Perhaps it’s because his ‘n’ hers dressing has denaffed itself in recent years. In 1999, the Beckhams were widely pilloried for arriving at a Versace event in twin leathers; two trainee gimps with too much gel and not enough self-assessment (“what were we thinking?” an exasperated Mr Beckham said to People magazine in 2015). Katie Price and ex-husband Peter Andre cosplayed as matrimonial Mr Kipling french fancies to their own wedding in 2015. And though Justin Timberlake and Britney Spears’ iconic double-denim is a throwback to happier times before we realised just how unhappy these celebrities were, it is still a not universally adored move.
Where the pre-social media era of celebrity played exclusively to the demands of a ravenous tabloid, digitally gestated celebrities eschew that sort of fame entirely. These outfits comprise the full body of their work, not the by-product of another career. They’ve had a chance to hone these skills. Chaput considers this art in and of itself. “Social media is like any other form of art, it’s a medium. And we want to travel through those mediums.” It’s hard to argue that with two statuesque Parisians as they pose in Fendi against the very photogenic backdrop of a Haussmanian block in the 4th arrondissement.

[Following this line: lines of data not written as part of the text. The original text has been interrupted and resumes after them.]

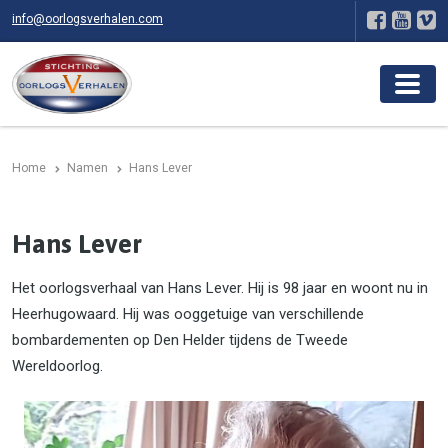
info@oorlogsverhalen.com
Home
Namen
Hans Lever
Hans Lever
Het oorlogsverhaal van Hans Lever. Hij is 98 jaar en woont nu in
Heerhugowaard. Hij was ooggetuige van verschillende
bombardementen op Den Helder tijdens de Tweede
Wereldoorlog.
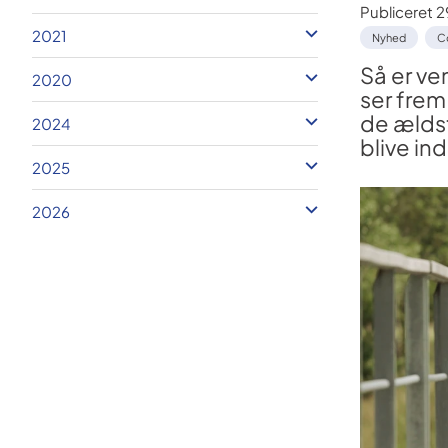
Publiceret
2
2021
Nyhed
C
Så er ve
2020
ser frem
de ældst
2024
blive ind
2025
2026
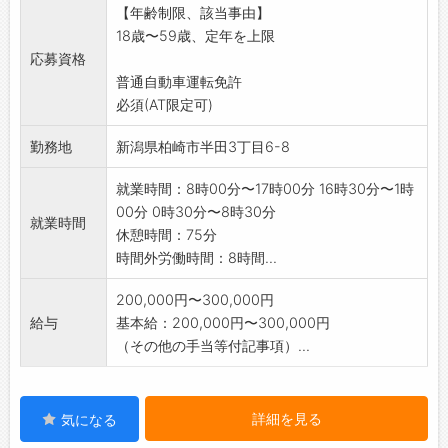
【年齢制限、該当事由】
※初めての方でも丁寧に指導いたします。
18歳〜59歳、定年を上限
※変更範囲:変更なし
応募資格
普通自動車運転免許
必須(AT限定可)
勤務地
新潟県柏崎市半田3丁目6-8
就業時間：8時00分〜17時00分 16時30分〜1時
00分 0時30分〜8時30分
就業時間
休憩時間：75分
時間外労働時間：8時間...
200,000円〜300,000円
給与
基本給：200,000円〜300,000円
（その他の手当等付記事項）...
詳細を見る
気になる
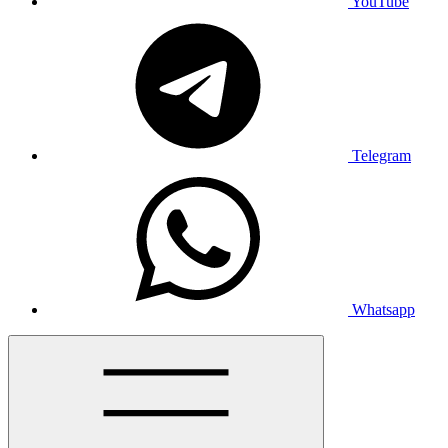
YouTube
Telegram
Whatsapp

These clothes aren’t unassuming either, and the Young Emperors, like their contemporaries, take risks. It’s a selling point for their followers. Sally Clegg, a 25-year-old science professional in London, has double-tapped the pair for the last couple of years. “I love that they represent both women and men that have an interest in fashion,” she says. “In particular, it’s cool how they go against traditional masculine fashion ideals across a lot of their content.”
Tiberghien is indeed often pictured in skirts, or in clothing that is not traditional menswear – something that has only happened because of this partnership. He is glad of that, and as TikTok cements its place within the social media landscape, it seems as though Tiberghien has realised his. “Now that I’m with someone, there’s someone behind me, to back me up y’know. If I’m wearing a dress outside, I feel strong because we are together,” he says. “In France, the culture is so strong that people might give you a bad look if they see you in these clothes or whatever. But it’s changing, and [Isabelle] pushes me to accept who we are, and who I am as a person.”